# [Request]
Continue the forum thread below about whether a metal plate under a magnetic antenna improves reception, picking up after its last post.

# [Document excerpt]
● ● ● ●
# Metal plate for antenna...



## jmdaniel (Apr 29, 2007)

Does anyone know if using the metal plate to mount the magnetic antenna increases the reception, or if it is simply something to give the magnetic base something to "stick" to?


----------



## harsh (Jun 15, 2003)

jmdaniel said:


> Does anyone know if using the metal plate to mount the magnetic antenna increases the reception, or if it is simply something to give the magnetic base something to "stick" to?


Just something to stick to. Many of the newer cars are using non-ferrous body parts. Large ground planes don't apply at these wavelengths.


----------



## Lee L (Aug 15, 2002)

I'm not an EE or anything so I can't say anything on my own, but XM consistently said that installing the antanna on a metal surface would improve reception. Their antennas came with magnet back as well as adhesive sicky pads, but they always said to install on metal.


----------



## jmdaniel (Apr 29, 2007)

All right, that's one for, and one against. I also have a note in to XM, so we'll see what they say. 

The reason I ask is that I got a SkyDock for Christmas, and am mounting the antenna in my FJ Cruiser. There is a nice spot in the cowl of the vehicle, (windshield wiper area), that is accessible by pulling one of the vent covers, and placing the antenna inside. The metal area inside this space is a bit down, and I had some dropouts when I had it placed there. There is a better spot, up higher, but the antenna then sits, (duct taped), on a plastic piece. Less dropouts, but some. If the metal plate helps, I will add one, and stick the antenna on that. If it doesn't, I'll be forced to pull the antenna out of this area, and mount it somewhere where it is visible. I'd rather not do that, if I don't have to.
● ● ● ●
[Dataset entries]
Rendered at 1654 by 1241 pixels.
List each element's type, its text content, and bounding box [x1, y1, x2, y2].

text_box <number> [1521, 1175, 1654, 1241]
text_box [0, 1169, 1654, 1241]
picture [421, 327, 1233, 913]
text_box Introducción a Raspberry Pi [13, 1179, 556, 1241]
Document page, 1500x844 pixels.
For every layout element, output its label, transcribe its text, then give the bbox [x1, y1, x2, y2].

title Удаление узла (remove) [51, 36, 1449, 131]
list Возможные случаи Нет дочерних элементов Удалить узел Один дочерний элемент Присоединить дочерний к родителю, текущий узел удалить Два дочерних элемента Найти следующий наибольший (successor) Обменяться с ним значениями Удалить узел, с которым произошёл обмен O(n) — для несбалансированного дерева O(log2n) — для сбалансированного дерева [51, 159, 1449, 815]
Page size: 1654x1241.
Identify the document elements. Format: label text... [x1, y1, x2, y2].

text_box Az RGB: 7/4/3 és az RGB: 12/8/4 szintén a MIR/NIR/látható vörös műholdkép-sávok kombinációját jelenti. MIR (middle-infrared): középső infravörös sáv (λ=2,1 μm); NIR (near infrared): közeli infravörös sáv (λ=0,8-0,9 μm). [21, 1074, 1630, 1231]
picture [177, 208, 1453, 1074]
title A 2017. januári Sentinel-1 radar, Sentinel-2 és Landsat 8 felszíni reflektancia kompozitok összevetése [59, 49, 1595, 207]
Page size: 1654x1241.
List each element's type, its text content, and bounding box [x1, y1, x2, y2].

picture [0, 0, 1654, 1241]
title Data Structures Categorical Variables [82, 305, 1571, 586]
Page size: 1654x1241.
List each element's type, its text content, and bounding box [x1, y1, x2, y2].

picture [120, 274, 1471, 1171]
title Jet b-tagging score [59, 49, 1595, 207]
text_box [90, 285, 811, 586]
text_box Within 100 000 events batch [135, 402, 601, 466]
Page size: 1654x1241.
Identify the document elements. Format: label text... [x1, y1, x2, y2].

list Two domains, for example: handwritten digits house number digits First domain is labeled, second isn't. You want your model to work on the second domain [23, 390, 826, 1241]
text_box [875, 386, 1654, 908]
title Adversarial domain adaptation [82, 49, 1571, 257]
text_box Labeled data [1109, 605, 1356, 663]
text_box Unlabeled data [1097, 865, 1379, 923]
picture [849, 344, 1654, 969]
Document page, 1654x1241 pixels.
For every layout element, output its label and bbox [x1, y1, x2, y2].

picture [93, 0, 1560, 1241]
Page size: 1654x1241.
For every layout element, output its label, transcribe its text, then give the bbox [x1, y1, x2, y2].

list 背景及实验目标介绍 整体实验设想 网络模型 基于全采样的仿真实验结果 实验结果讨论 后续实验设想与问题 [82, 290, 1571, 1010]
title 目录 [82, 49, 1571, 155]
● ● ● ●
# [The result]
----------



## Hardin Thicke (Jun 18, 2008)

I believe the correct answer would be, "It depends". There are some new antenna designs out that do not need a ground plane. But the vast majority of the run of the mill magnetic mount antennas (pucks, etc.) will benefit from a good ground plane. The metal vehicle body is the other half of the antenna. While it's true that the area need not be as large as what's required for the FM broadcast band, any area you can get under the antenna is better than none at all. Like all mag mount antennas, the ground plane is capacitively coupled to the antenna itself.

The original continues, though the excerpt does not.